Rusya-Ukrayna savaşından sonra İsrail-Filistin arasındaki çatışmaların şiddetinin artması piyasaları derinden etkiliyor. Özellikle İsrail-Filistin çatışmasının patlak vermesi döviz kurunu ve petrol fiyatlarını yükseltti. Söz konusu artışlar Türkiye’yi olumsuz etkilerken, ekonomist Mahfi Eğilmez, bugün konuya yönelik kaleme aldığı yazısında dikkat çeken değerlendirme bulundu.
Ekonomist Eğilmez, savaşa bağlı olarak piyasalardaki gelişmelerin Türkiye’nin aleyhinde işlediğini anlamı taşıdığını kaydetti.

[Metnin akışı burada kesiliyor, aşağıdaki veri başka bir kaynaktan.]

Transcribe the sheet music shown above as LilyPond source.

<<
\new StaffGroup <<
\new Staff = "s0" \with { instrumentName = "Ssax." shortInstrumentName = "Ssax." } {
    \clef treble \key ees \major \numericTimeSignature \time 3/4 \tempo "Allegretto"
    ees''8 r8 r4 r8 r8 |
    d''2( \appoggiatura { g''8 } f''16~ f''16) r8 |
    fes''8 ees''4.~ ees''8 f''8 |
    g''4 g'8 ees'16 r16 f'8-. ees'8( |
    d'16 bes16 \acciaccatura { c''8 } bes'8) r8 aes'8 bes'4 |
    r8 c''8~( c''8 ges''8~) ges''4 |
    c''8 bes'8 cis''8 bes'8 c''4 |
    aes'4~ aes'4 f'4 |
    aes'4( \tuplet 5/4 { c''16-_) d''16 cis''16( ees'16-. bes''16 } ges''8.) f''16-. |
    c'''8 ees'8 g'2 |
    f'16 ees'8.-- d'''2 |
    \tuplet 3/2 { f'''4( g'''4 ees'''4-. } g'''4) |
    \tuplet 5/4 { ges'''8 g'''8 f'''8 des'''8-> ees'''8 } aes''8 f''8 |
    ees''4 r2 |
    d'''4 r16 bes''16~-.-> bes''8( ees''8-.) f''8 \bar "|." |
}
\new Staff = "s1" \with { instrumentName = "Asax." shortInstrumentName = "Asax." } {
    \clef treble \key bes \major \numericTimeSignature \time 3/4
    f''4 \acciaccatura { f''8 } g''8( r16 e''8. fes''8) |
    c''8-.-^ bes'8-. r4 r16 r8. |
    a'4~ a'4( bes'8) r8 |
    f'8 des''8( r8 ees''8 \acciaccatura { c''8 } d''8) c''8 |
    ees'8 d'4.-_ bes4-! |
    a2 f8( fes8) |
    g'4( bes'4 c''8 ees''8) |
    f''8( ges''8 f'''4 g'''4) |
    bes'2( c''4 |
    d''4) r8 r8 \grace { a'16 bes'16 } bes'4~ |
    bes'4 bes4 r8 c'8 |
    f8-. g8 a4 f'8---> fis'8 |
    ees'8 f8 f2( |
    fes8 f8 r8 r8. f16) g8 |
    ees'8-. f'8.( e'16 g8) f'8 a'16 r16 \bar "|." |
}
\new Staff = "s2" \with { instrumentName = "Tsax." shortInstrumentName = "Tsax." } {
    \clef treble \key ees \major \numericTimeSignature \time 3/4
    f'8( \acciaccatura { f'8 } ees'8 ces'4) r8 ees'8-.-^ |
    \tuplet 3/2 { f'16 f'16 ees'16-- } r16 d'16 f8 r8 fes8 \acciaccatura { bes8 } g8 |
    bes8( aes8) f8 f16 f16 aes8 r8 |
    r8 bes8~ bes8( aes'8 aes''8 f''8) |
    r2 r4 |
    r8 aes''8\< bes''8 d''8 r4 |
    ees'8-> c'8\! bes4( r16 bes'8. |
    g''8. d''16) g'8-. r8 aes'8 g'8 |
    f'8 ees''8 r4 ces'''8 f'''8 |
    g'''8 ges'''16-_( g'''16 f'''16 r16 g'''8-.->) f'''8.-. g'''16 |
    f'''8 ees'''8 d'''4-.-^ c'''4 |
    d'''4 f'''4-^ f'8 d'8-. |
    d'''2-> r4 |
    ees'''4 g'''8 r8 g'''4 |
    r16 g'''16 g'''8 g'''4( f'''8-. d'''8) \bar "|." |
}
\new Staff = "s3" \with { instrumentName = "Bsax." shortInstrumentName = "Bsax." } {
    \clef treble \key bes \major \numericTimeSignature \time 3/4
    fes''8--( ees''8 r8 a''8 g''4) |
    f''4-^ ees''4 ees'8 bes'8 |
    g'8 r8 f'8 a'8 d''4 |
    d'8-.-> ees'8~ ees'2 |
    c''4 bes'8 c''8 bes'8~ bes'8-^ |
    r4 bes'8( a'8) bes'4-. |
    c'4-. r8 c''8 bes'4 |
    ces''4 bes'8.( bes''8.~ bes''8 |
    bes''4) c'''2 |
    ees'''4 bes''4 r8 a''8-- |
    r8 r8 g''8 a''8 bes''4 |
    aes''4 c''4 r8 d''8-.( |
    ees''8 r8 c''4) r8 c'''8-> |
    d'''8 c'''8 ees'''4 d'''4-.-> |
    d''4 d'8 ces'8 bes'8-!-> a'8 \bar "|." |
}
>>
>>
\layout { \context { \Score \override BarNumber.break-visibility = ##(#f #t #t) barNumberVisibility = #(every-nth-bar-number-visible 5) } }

Kurdaki yükseliş ile TL’nin değer kaybetmesiyle ithal girdilerin pahalandığını ve dolayısıyla enflasyonun yukarı yönlü tetiklendiğini bildirdi.
“İç Piyasayı Etkileyen Üç Durum Var”
Eğilmez, iç piyasayı etkileyen üç durumun olduğunu belirterek bunları şu şekilde açıkladı:
“Seçim maratonu, Kahramanmaraş merkezli depremlerin yarattığı yıkım, son dönemde faizlerde başlayan yükseliş.”
2024 Mart ayında yapılacak yerel seçimler kapsamında verilen vaatlerin bütçeye yük getireceği ve enflasyonun daha fazla artacağını bildirdi. Enflasyonu etkileyen bir önemli maddenin ise vergi artışları olduğunu vurguladı.
“Faiz Neden, Enflasyon Sonuçtur Görüşü Yanlış Kararlar Aldırdı”
Uzun süre önce Merkez Bankası’nın, hükümetin ‘faiz neden, enflasyon sonuçtur’ görüşüne uyarak politika faizini düşürmesinin enflasyonist baskının Türkiye’yi pek çok alanda yanlış kararla yönelttiğini bildirdi.
TL mevduat faizleri enflasyonun çok altına düştüğü için vatandaşın döviz, altın, konut, otomobil ve diğer malları almaya yöneldiğini kaydetti. Bu durumu Eğilmez şu şekilde açıkladı:
“Bu yönelişleri tümüyle paralarının değerini koruyabilmek içindi. Faiz yoluyla koruyamadıkları anaparayı bu yollarla korumaya yöneldiler ve bu yanlış faiz kararı piyasada çarpıtmaya (distortion) yol açtı.
Merkez Bankası son beş aydır bu çarpıtmayı düzeltmek ve enflasyonu denetim altına alabilmek için politika faizini yüzde 8,5’den yüzde 30’a yükseltti. Daha da yükselteceği bekleniyor. Böylece parayı mevduatta tutmak yavaş yavaş konut alımına, otomobilleri her yıl değiştirmeye, mal alıp stoklamaya alternatif oluşturmaya başladı. Bu gelişmenin sonuçları bugünlerde konut satışlarının düşmesinde, ileride daha da pahalanır alamayız diye düşünülerek yapılan ihtiyaç ötesi mal alımlarının gerilemesine ve piyasada yavaş yavaş durgunluk belirtilerinin ortaya çıkmaya başlamasına yol açtı.”
Ekonomist Eğilmez, faizlerin yükselmesinin piyasada durgunluğu artıracağını ve büyüme oranının düşmesine yol açacağını kaydetti.
Siyasal iktidarın, Türkiye ekonomisi ve piyasalar arasında bir tercih yapması gerektiğini ekledi.